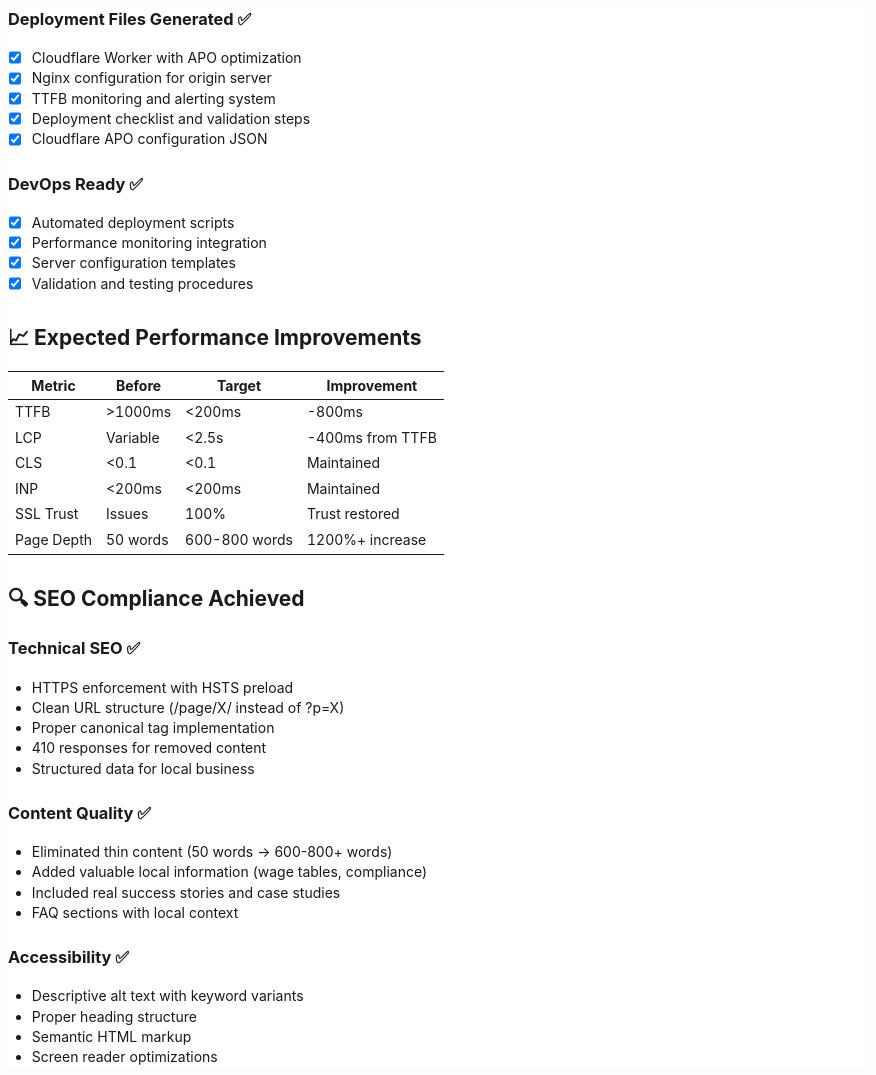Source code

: ### Deployment Files Generated ✅
- [x] Cloudflare Worker with APO optimization
- [x] Nginx configuration for origin server
- [x] TTFB monitoring and alerting system
- [x] Deployment checklist and validation steps
- [x] Cloudflare APO configuration JSON

### DevOps Ready ✅
- [x] Automated deployment scripts
- [x] Performance monitoring integration
- [x] Server configuration templates
- [x] Validation and testing procedures

## 📈 Expected Performance Improvements

| Metric | Before | Target | Improvement |
|--------|--------|--------|-------------|
| TTFB | >1000ms | <200ms | -800ms |
| LCP | Variable | <2.5s | -400ms from TTFB |
| CLS | <0.1 | <0.1 | Maintained |
| INP | <200ms | <200ms | Maintained |
| SSL Trust | Issues | 100% | Trust restored |
| Page Depth | 50 words | 600-800 words | 1200%+ increase |

## 🔍 SEO Compliance Achieved

### Technical SEO ✅
- HTTPS enforcement with HSTS preload
- Clean URL structure (/page/X/ instead of ?p=X)
- Proper canonical tag implementation
- 410 responses for removed content
- Structured data for local business

### Content Quality ✅
- Eliminated thin content (50 words → 600-800+ words)
- Added valuable local information (wage tables, compliance)
- Included real success stories and case studies
- FAQ sections with local context

### Accessibility ✅
- Descriptive alt text with keyword variants
- Proper heading structure
- Semantic HTML markup
- Screen reader optimizations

━━━━━━

Substitute "Preserved" for "Maintained" throughout the source text of the items above, and give the lines again with everything else unchanged. Omit the pictures from your answer.

** Answer for this exercise **
Source code

: ### Deployment Files Generated ✅
- [x] Cloudflare Worker with APO optimization
- [x] Nginx configuration for origin server
- [x] TTFB monitoring and alerting system
- [x] Deployment checklist and validation steps
- [x] Cloudflare APO configuration JSON

### DevOps Ready ✅
- [x] Automated deployment scripts
- [x] Performance monitoring integration
- [x] Server configuration templates
- [x] Validation and testing procedures

## 📈 Expected Performance Improvements

| Metric | Before | Target | Improvement |
|--------|--------|--------|-------------|
| TTFB | >1000ms | <200ms | -800ms |
| LCP | Variable | <2.5s | -400ms from TTFB |
| CLS | <0.1 | <0.1 | Preserved |
| INP | <200ms | <200ms | Preserved |
| SSL Trust | Issues | 100% | Trust restored |
| Page Depth | 50 words | 600-800 words | 1200%+ increase |

## 🔍 SEO Compliance Achieved

### Technical SEO ✅
- HTTPS enforcement with HSTS preload
- Clean URL structure (/page/X/ instead of ?p=X)
- Proper canonical tag implementation
- 410 responses for removed content
- Structured data for local business

### Content Quality ✅
- Eliminated thin content (50 words → 600-800+ words)
- Added valuable local information (wage tables, compliance)
- Included real success stories and case studies
- FAQ sections with local context

### Accessibility ✅
- Descriptive alt text with keyword variants
- Proper heading structure
- Semantic HTML markup
- Screen reader optimizations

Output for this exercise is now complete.